-- Document start --
CA: From an American perspective, we tend to think of Canada as a liberal country, broadly speaking, including a commitment to climate policy as reflected in international agreements. But how does that relate to its fossil fuel economy?
AT: I mean, looking in from the outside, Canada seems to be a sort of weird hybrid of a North American-style politics of climate and a European-style politics of climate, sort of sandwiched and combined in the same country.
Mark Carney himself exemplifies this because, you know, he’s perhaps the world’s leading green finance guru. I mean, it was Carney that in 2015 between the Sustainable Development Goals Summit in the U.N. and the Paris Accords and, you know, that dramatic fall of 2015 as governor of the Bank of England, at Lloyd’s, the big insurance market, he gave this famous speech called the tragedy of the horizon—I actually wrote a piece about it for Foreign Policy years ago—which was about the dilemmas posed for finance by climate change. And he really opened that entire debate about the role of the financial regulators, banks, insurers, central banks in dealing with the climate crisis.
-- Document end --
-- Data lines start --
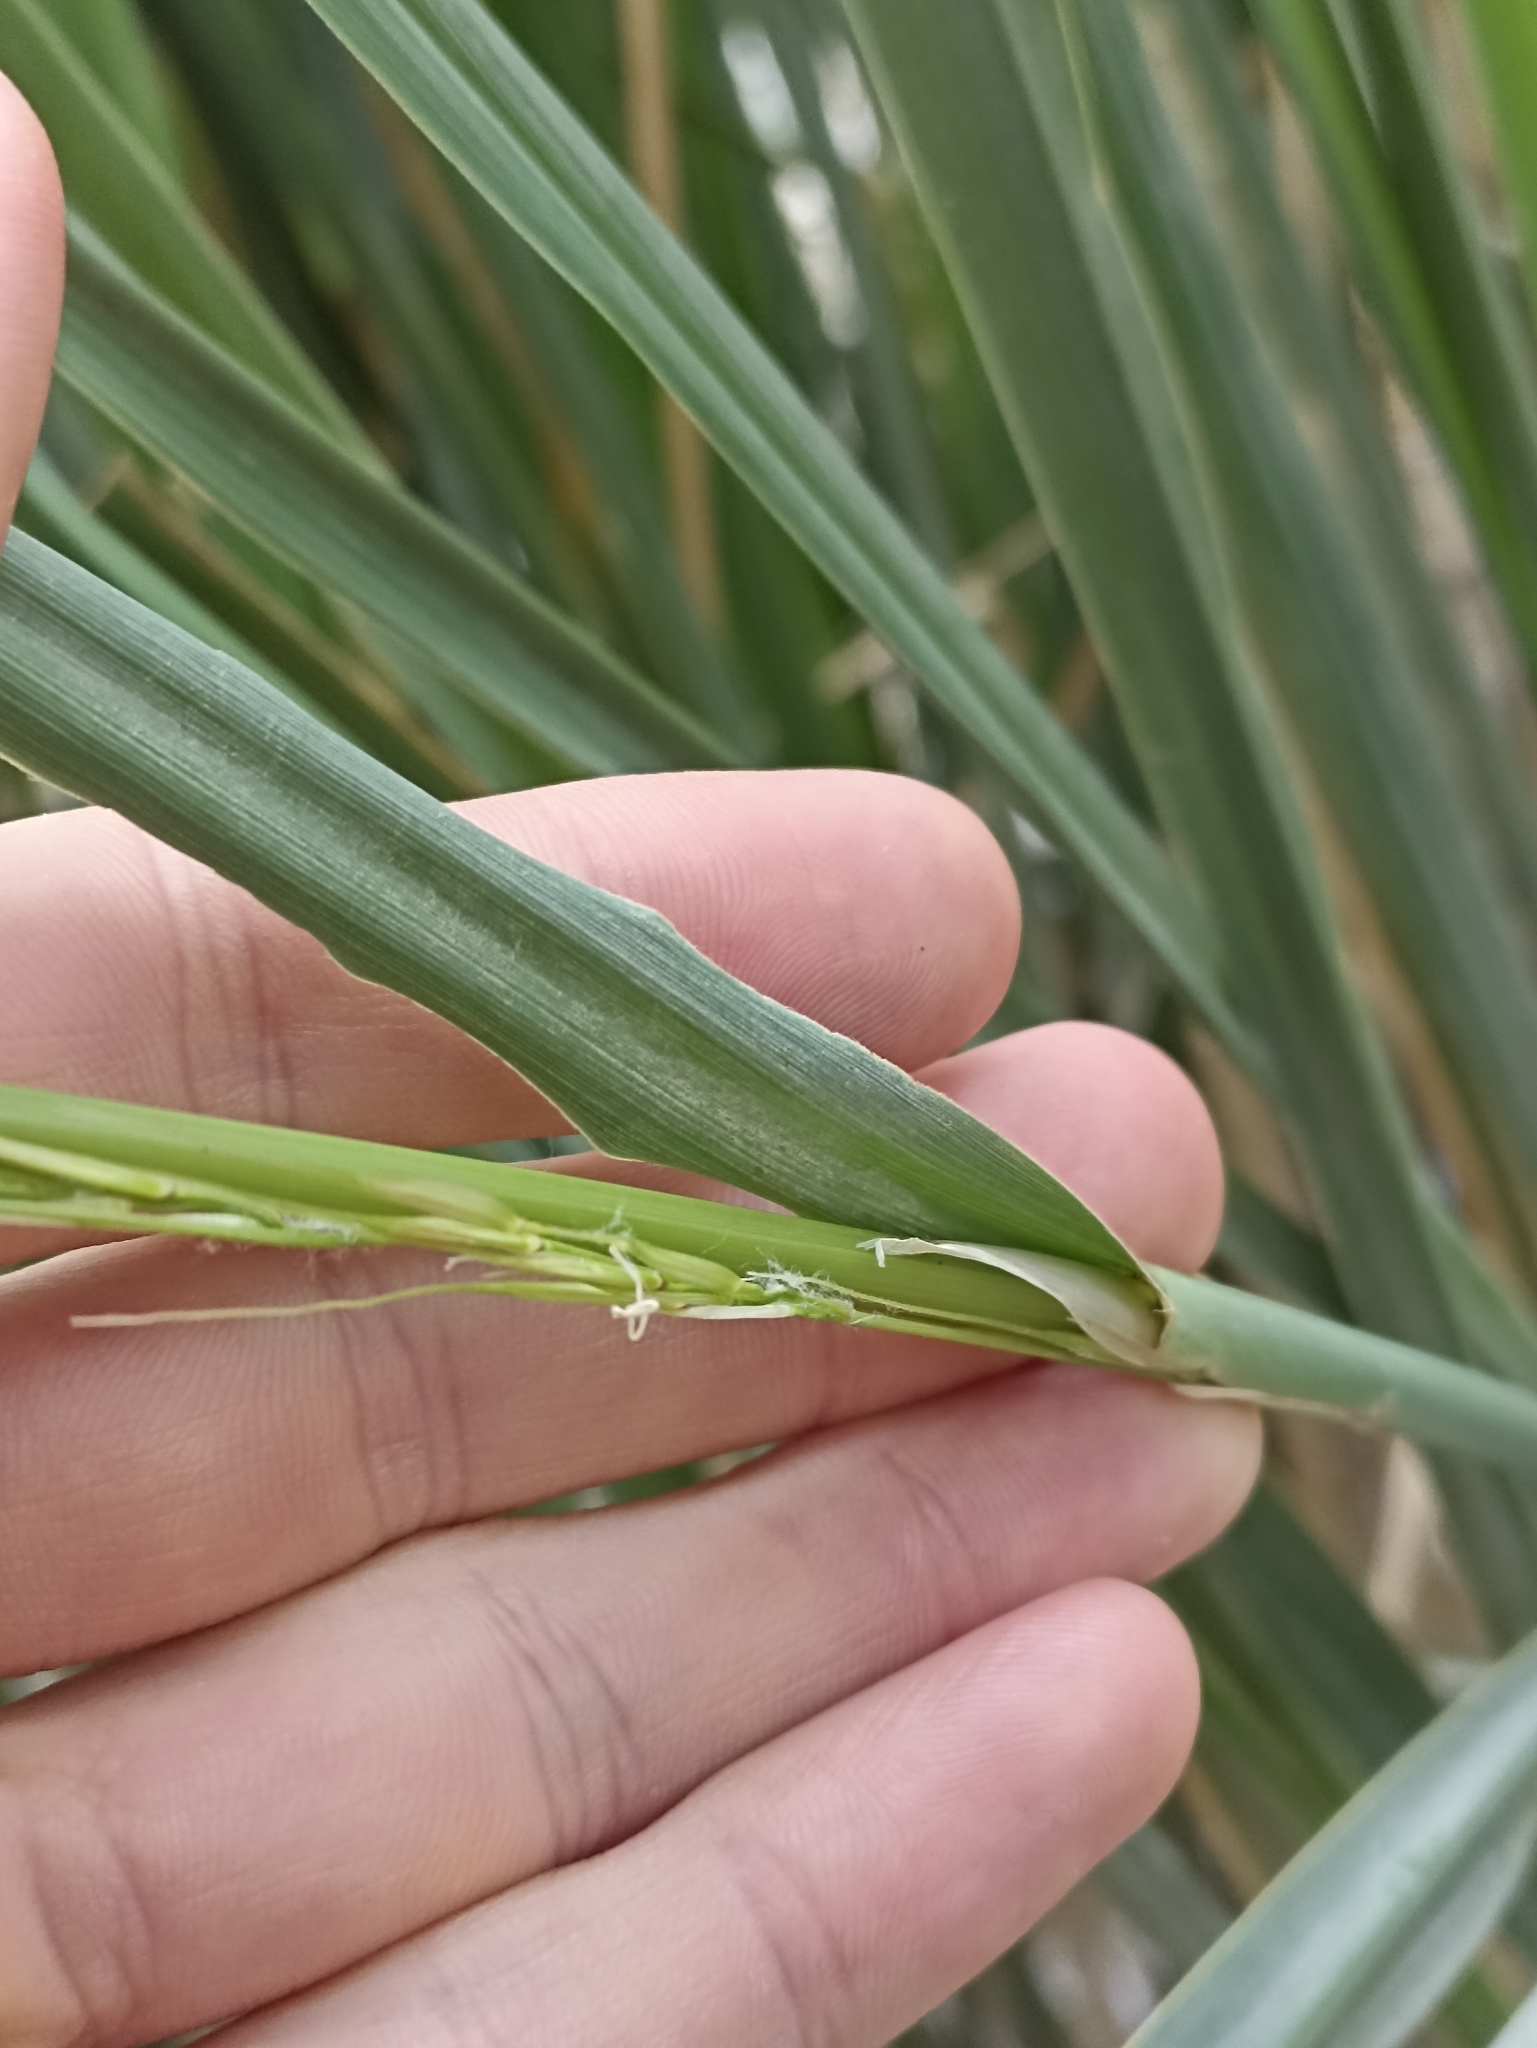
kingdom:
-- Data lines end --
Please quote the interview on Canada's climate politics in full, word for word. The lines are separate material, apart from the interview on Canada's climate politics.

**Result**:
CA: From an American perspective, we tend to think of Canada as a liberal country, broadly speaking, including a commitment to climate policy as reflected in international agreements. But how does that relate to its fossil fuel economy?
AT: I mean, looking in from the outside, Canada seems to be a sort of weird hybrid of a North American-style politics of climate and a European-style politics of climate, sort of sandwiched and combined in the same country.
Mark Carney himself exemplifies this because, you know, he’s perhaps the world’s leading green finance guru. I mean, it was Carney that in 2015 between the Sustainable Development Goals Summit in the U.N. and the Paris Accords and, you know, that dramatic fall of 2015 as governor of the Bank of England, at Lloyd’s, the big insurance market, he gave this famous speech called the tragedy of the horizon—I actually wrote a piece about it for Foreign Policy years ago—which was about the dilemmas posed for finance by climate change. And he really opened that entire debate about the role of the financial regulators, banks, insurers, central banks in dealing with the climate crisis.